Foreign Interest in Miami Increases
Filed Under Blog ·
Although there is no official data available, the estimated percentage of second and investment properties owned by foreigners in Miami is as high as thirty percent. We attract investors and second home owners from all over the world, with our primary feeder markets coming from flight capital leaving Latin and Central America. This is one of the reasons that we have a somewhat unique residential market, and what is now helping us turn over so many foreclosed properties.
We even have certain areas where foreign investors look to purchase residential property. In South Florida, for example, Doral and Weston are two preferred areas for Venezuelans. Known locally as Little Buenos Aires, Argentines love the mid-Miami Beach area. In the past few years, Sunny Isles Beach in North Miami is fast becoming a Russian enclave for vacation and second homes. Meanwhile, European clients prefer the many waterfront areas of Miami Beach, including the South Beach, Venetian Islands, Normand Isle, Treasure Island, Sunset Islands and Harbor Island.

============================================================

Brief 1:
Using the Miami article, decide whether each statement agrees with it. Give yes or no for each, along with the deciding words quoted from the text.
(a) Doral and Weston are preferred areas for Argentine buyers.
(b) Official data shows that foreigners own thirty percent of second and investment properties in Miami.
(c) Sunny Isles Beach is becoming a Russian enclave for vacation and second homes.
Brief 2: Reproduce the part of the Miami article that begins at the words "We even have" and stops after "and Harbor Island.".
The data after this point is not needed.

Collected data:

============================================================

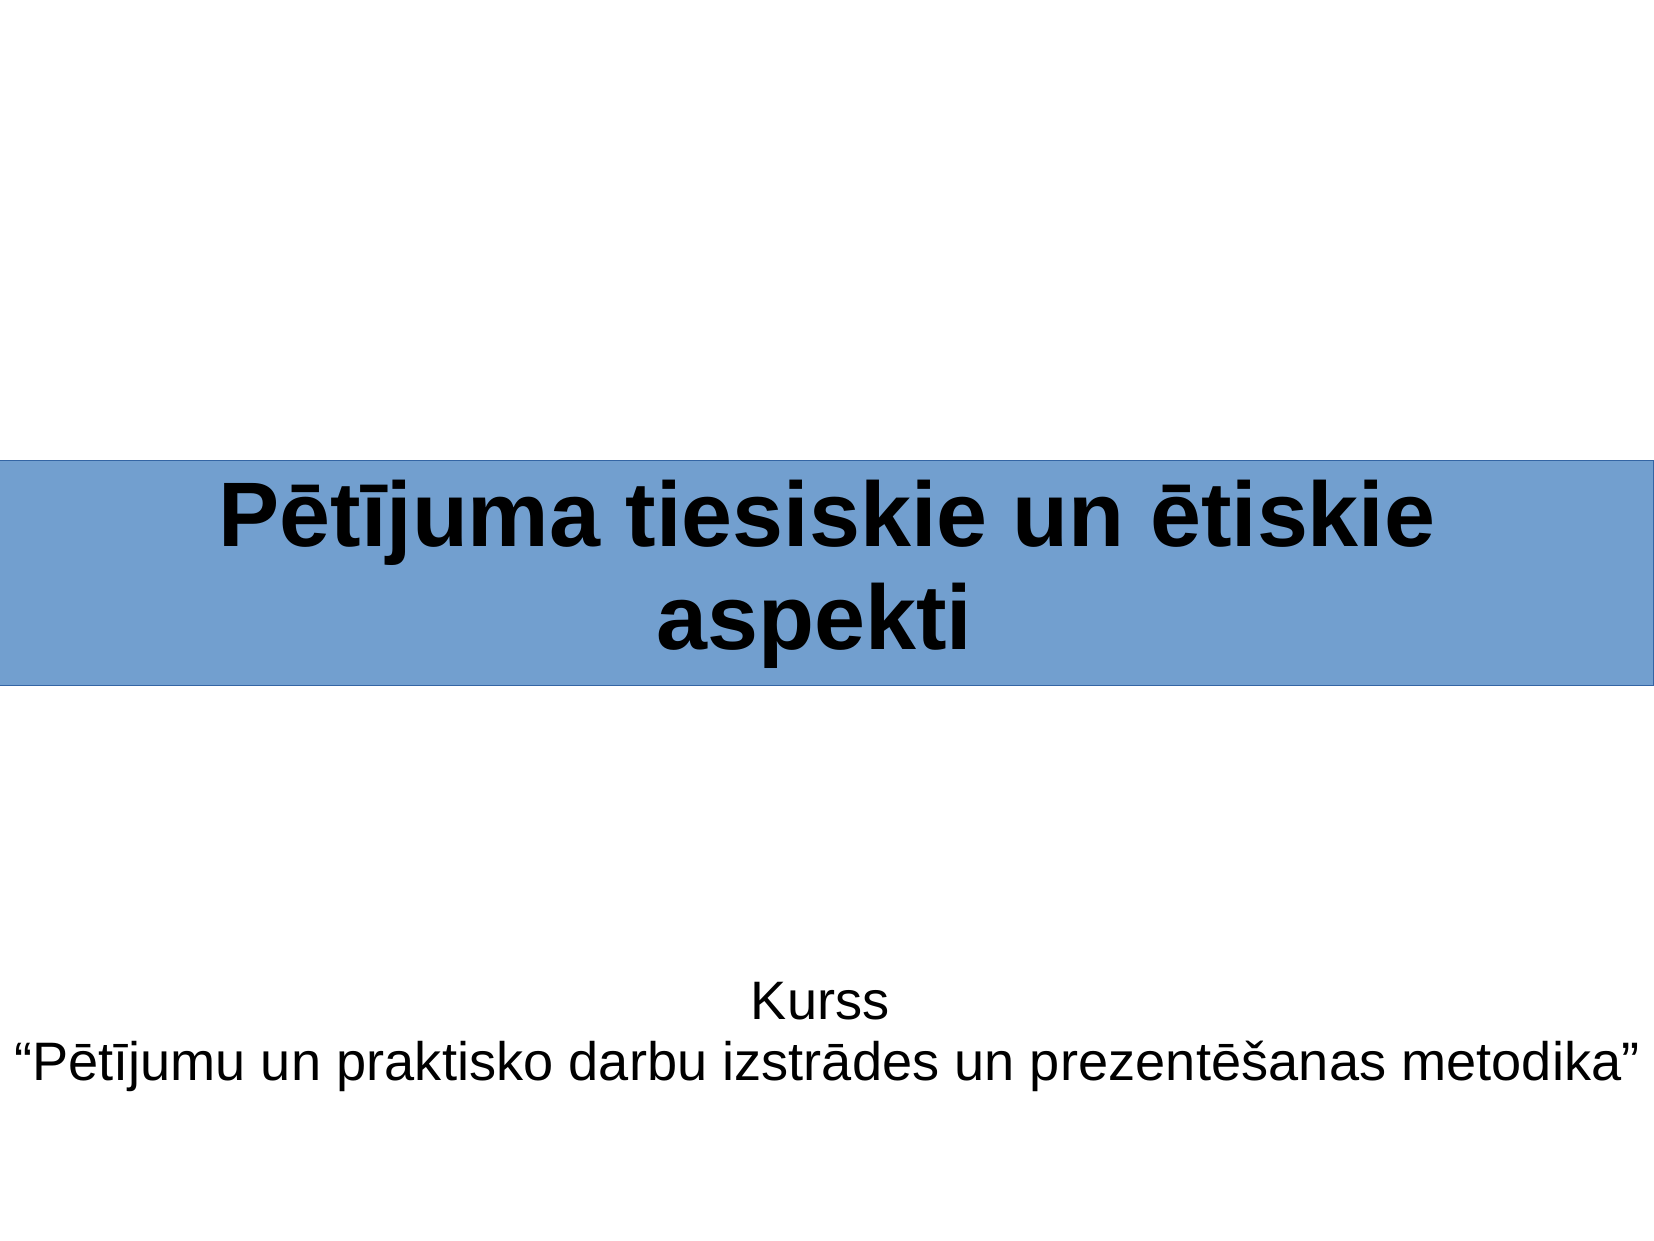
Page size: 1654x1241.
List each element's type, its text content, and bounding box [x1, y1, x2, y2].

============================================================

Written answer 1:
(a) No: "Doral and Weston are two preferred areas for Venezuelans."
(b) No: "Although there is no official data available, the estimated percentage of second and investment properties owned by foreigners in Miami is as high as thirty percent."
(c) Yes: "Sunny Isles Beach in North Miami is fast becoming a Russian enclave for vacation and second homes."

Written answer 2:
We even have certain areas where foreign investors look to purchase residential property. In South Florida, for example, Doral and Weston are two preferred areas for Venezuelans. Known locally as Little Buenos Aires, Argentines love the mid-Miami Beach area. In the past few years, Sunny Isles Beach in North Miami is fast becoming a Russian enclave for vacation and second homes. Meanwhile, European clients prefer the many waterfront areas of Miami Beach, including the South Beach, Venetian Islands, Normand Isle, Treasure Island, Sunset Islands and Harbor Island.